Rendered page images
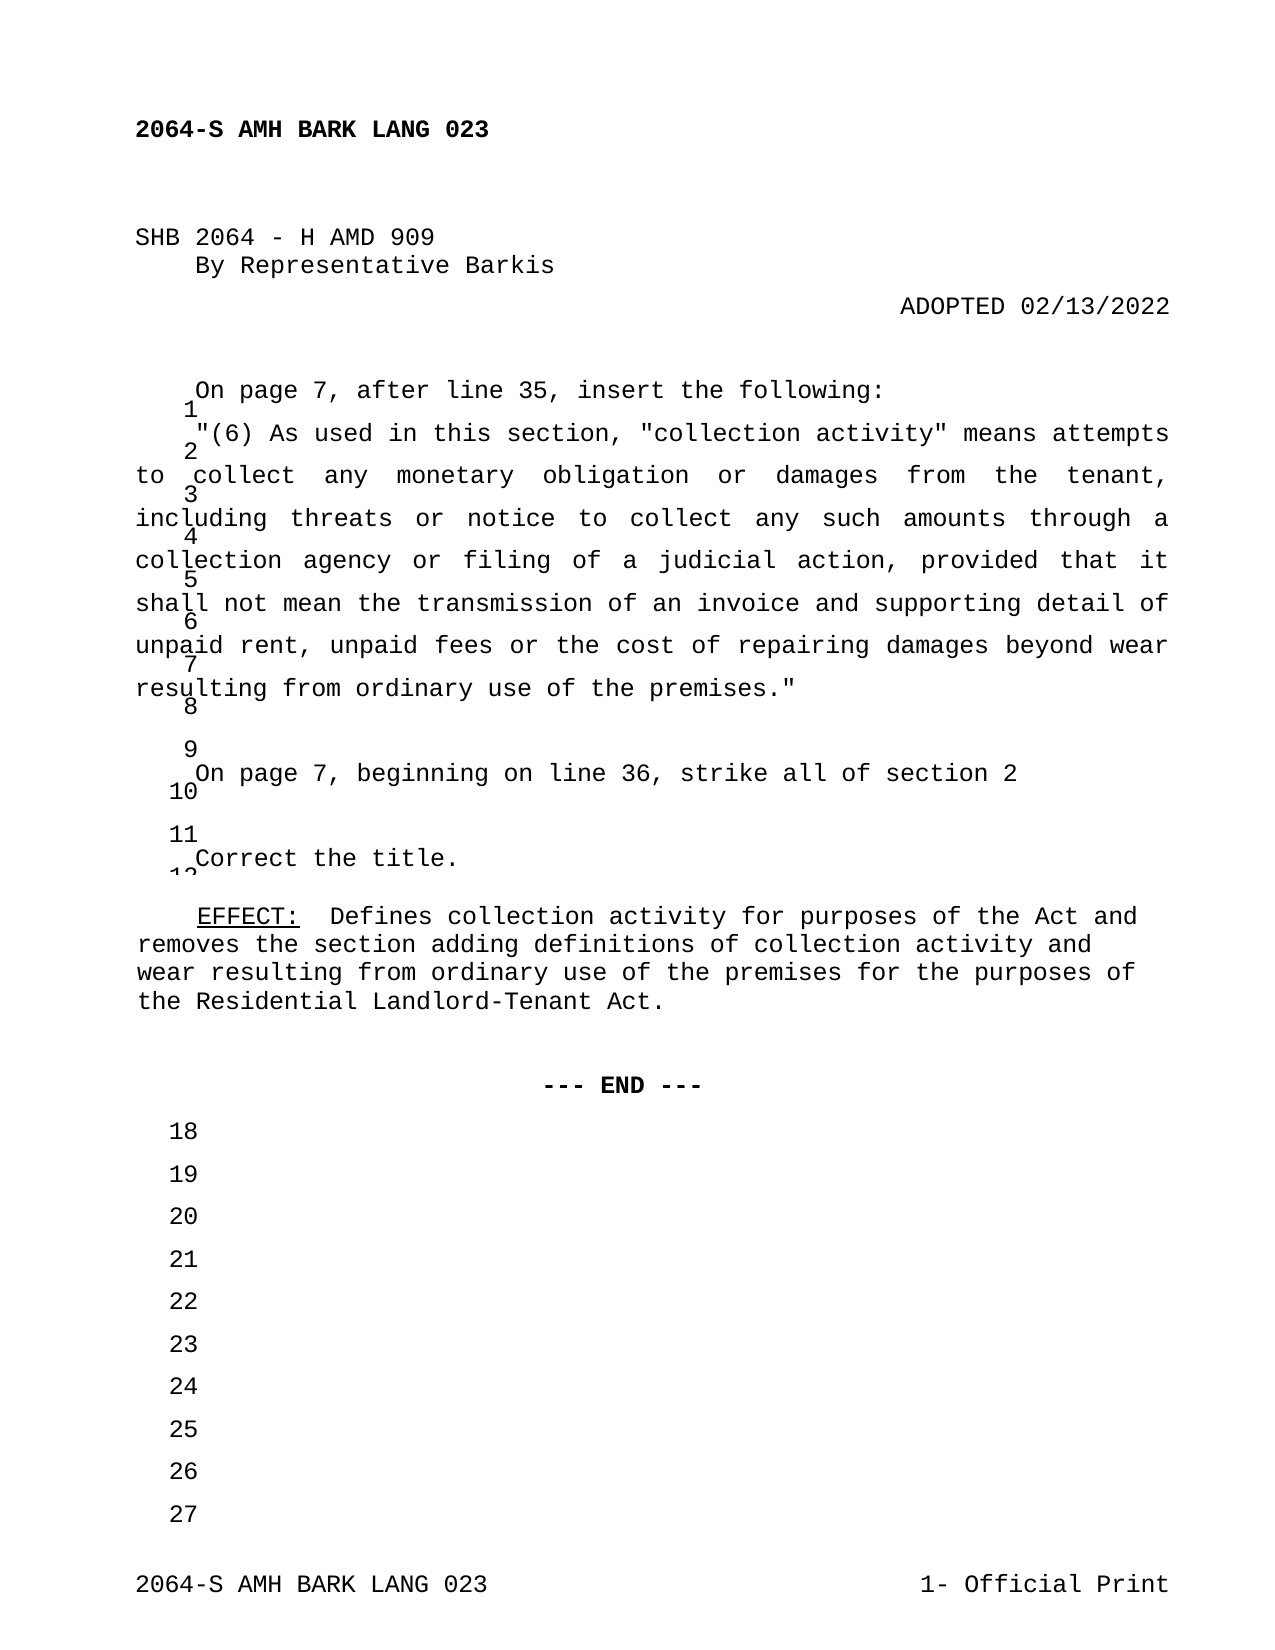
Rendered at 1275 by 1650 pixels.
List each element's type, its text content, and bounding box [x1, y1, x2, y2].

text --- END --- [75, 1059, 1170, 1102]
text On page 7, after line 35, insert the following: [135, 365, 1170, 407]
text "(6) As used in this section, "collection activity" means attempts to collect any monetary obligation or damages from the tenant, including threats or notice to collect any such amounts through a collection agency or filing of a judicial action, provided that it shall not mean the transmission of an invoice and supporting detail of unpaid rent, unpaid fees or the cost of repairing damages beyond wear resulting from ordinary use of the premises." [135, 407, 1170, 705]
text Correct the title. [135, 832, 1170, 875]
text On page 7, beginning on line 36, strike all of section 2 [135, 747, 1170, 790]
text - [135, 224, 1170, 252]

» To-do item: Please set down every line of the data above precisely, dropping the images.

» Written answer:
Rendered at 1275 by 1650 pixels.
List each element's type, its text content, and bounding box [x1, y1, x2, y2].

text --- END --- [75, 1059, 1170, 1102]
text On page 7, after line 35, insert the following: [135, 365, 1170, 407]
text "(6) As used in this section, "collection activity" means attempts to collect any monetary obligation or damages from the tenant, including threats or notice to collect any such amounts through a collection agency or filing of a judicial action, provided that it shall not mean the transmission of an invoice and supporting detail of unpaid rent, unpaid fees or the cost of repairing damages beyond wear resulting from ordinary use of the premises." [135, 407, 1170, 705]
text Correct the title. [135, 832, 1170, 875]
text On page 7, beginning on line 36, strike all of section 2 [135, 747, 1170, 790]
text - [135, 224, 1170, 252]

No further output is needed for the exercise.